##### Supplied passage

## Search & Sort Algorithms

The search algorithms are: 1. sequential search (improved in ordered list) 2. Binary serach
The sort algorithms are: 
1. selection sort
2. bubble sort
3. merge sort
4. quick sort
5. insertion sort
6. shell sort

### 1. Sequential search

#### 1.1 Unordered list
| Case               | Best Case   | Worst Case | Average Case  |
|--------------------|-------------|------------|---------------|
|item is present     |    1        |  n         |  n/2          |
|item is not present |    n        |  n         |  n            |

#### 1.2 Ordered list
| Case               | Best Case   | Worst Case | Average Case  |
|--------------------|-------------|------------|---------------|
|item is present     |    1        |  n         |  n/2          |
|item is not present |    1        |  n         |  n/2          |

However, this technique is still O(n)O(n). In summary, a sequential search is improved by ordering the list only in the case where we do not find the item.

#### Unordered List

In [11]:
def sequentialSearch(alist, item):
    pos = 0
    
    while pos < len(alist):
        if alist[pos]==item:
            return True
        else:
            pos += 1
    return False

In [10]:
def sequentialSearch(alist, item):
    
    while alist:
        if alist[0]==item:
            return True        
        alist = alist[1:]       
        
    return False
    

In [13]:
sequentialSearch([],3)

False

#### Ordered list

In [14]:
def sequentialSearchOrdered(alist, item):
    pos=0
    
    while pos < len(alist):
        if alist[pos]==item:
            return True
        elif alist[pos] > item:
            return False
        else:
            pos += 1
            
    return False

In [16]:
sequentialSearchOrdered([0, 1, 2, 8, 13, 17, 19, 32, 42,],17)

True

### 1. Binary search

If the list is sorted we can use binary search which is Divide and Conquere algorithm.

In [19]:
def binarySearch(alist, item):
    if not alist:
        return False
    
    while alist:
        mid = len(alist)//2
    
        if alist[mid]==item:
            return True
        elif alist[mid] > item:
            alist = alist[:mid]
        else:
            alist = alist[mid+1:]
    return False
    

In [23]:
binarySearch([0, 1, 2, 8, 13, 17, 19, 32, 42,], 32)

True

In [16]:
def binarySearchRecurion(alist, item):
    if not alist:
        return False
    mid = len(alist)//2
    
    if alist[mid]==item:
        return True
    elif alist[mid] > item:
        return binarySearchRecurion(alist[:mid], item)
    else:
        return binarySearchRecurion(alist[mid+1:], item)

In [28]:
binarySearchRecurion([0, 1, 2, 8, 13, 17, 19, 32, 42,], 33)

False

In [17]:
binarySearchRecurion([4,5,6,7],5)

True

### Analysis of Binary search:
http://interactivepython.org/runestone/static/pythonds/SortSearch/TheBinarySearch.html#lst-binarysearchpy

binarySearch(alist[:midpoint],item)

uses the slice operator to create the left half of the list that is then passed to the next invocation (similarly for the right half as well). The analysis that we did above assumed that the slice operator takes constant time. However, we know that the slice operator in Python is actually O(k). This means that the binary search using slice will not perform in strict logarithmic time. Luckily this can be remedied by passing the list along with the starting and ending indices. The indices can be calculated as we did in Listing 3. We leave this implementation as an exercise.

##########
##### Available data

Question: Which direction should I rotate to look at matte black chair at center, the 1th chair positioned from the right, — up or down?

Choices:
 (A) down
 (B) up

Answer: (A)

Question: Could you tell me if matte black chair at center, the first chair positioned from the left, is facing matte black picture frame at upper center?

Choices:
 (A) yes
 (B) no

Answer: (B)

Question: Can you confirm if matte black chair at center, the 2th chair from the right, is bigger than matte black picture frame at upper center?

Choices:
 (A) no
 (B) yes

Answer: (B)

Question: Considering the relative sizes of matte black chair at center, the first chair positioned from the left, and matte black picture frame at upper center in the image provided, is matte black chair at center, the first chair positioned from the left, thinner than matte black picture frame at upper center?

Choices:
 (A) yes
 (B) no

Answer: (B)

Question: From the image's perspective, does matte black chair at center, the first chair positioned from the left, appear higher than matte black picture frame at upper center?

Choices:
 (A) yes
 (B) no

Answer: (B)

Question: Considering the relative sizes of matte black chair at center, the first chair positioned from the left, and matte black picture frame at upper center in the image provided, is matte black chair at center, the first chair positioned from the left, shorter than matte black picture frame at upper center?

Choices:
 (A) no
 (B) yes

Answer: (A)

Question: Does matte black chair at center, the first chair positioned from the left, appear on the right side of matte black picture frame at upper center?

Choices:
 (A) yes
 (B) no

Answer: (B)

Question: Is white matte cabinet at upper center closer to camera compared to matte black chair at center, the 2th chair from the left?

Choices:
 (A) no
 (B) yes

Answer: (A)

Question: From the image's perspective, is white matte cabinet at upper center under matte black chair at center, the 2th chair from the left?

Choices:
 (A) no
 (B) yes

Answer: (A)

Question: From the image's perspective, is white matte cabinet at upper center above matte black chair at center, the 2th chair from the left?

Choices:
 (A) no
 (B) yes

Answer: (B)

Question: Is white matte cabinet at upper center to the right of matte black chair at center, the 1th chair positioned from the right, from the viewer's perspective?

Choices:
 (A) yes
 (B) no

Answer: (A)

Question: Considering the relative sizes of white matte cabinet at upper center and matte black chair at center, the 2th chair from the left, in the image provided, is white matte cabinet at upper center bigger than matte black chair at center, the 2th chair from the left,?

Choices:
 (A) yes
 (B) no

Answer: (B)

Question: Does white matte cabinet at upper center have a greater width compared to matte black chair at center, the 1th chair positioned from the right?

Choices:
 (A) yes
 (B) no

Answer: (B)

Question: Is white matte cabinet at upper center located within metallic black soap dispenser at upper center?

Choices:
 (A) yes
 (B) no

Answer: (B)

##########
##### Available data

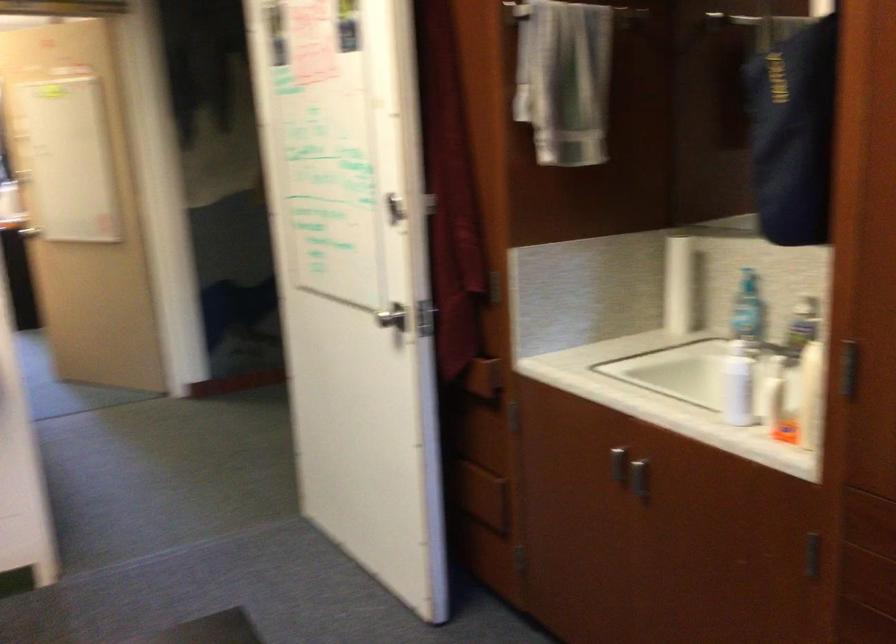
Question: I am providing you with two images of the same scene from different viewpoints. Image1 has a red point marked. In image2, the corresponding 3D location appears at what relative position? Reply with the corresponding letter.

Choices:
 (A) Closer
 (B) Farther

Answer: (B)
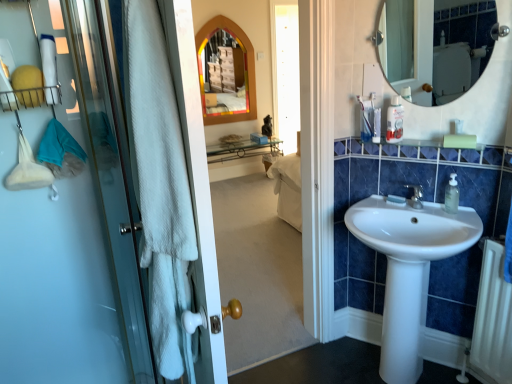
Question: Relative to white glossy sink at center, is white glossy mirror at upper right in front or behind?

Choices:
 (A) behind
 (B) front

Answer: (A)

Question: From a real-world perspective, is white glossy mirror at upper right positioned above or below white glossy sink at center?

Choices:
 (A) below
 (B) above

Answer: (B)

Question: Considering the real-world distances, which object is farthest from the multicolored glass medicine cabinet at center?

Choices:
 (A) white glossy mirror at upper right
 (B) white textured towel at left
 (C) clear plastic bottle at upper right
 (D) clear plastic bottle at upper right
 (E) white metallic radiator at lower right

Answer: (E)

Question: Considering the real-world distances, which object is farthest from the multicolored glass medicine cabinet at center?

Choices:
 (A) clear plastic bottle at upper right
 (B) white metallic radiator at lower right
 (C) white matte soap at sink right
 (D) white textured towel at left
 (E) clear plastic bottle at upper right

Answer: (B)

##########

### [Exercises to complete]
**1.** In the notes on search and sort algorithms, what time does the slice operator in Python actually take?
**2.** Please extend the notes on search and sort algorithms, picking up from their final sentence.

### [Response list]
**1.** O(k)

**2.**
In [32]:
def binarySearchRecurion(alist, item):
    return helper(alist, item, 0, len(alist)-1)

def helper(alist, item, start, end):
    if start > end:
        return False
    
    mid = (start + end)//2
    
    if alist[mid]==item:
        return True
    elif alist[mid] > item:
        return helper(alist, item, start, mid-1)
    else:
        return helper(alist, item, mid+1, end)

In [35]:
binarySearchRecurion([0, 1, 2, 8, 13, 17, 19, 32, 42,], 32)

True

Even though a binary search is generally better than a sequential search, it is important to note that for small values of n, the additional cost of sorting is probably not worth it. In fact, we should always consider whether it is cost effective to take on the extra work of sorting to gain searching benefits. If we can sort once and then search many times, the cost of the sort is not so significant. However, for large lists, sorting even once can be so expensive that simply performing a sequential search from the start may be the best choice.

In [38]:
(len([3, 5, 6, 8, 11, 12, 14, 15, 17, 18] )-1)//2

4

### Hashing
http://interactivepython.org/runestone/static/pythonds/SortSearch/Hashing.html

**Hashing** : The concept of a data structure to search in O(1). For searching an item in a hash table: hash function gets the item and outputs an integer O(1) and at that slot position (integer) we check of the item exists O(1).

** Hash table** : A collection of items stored in a way that it makes it easy to search them later O(1). Each position in the hash table is called slot numbered by an integer starting from 0.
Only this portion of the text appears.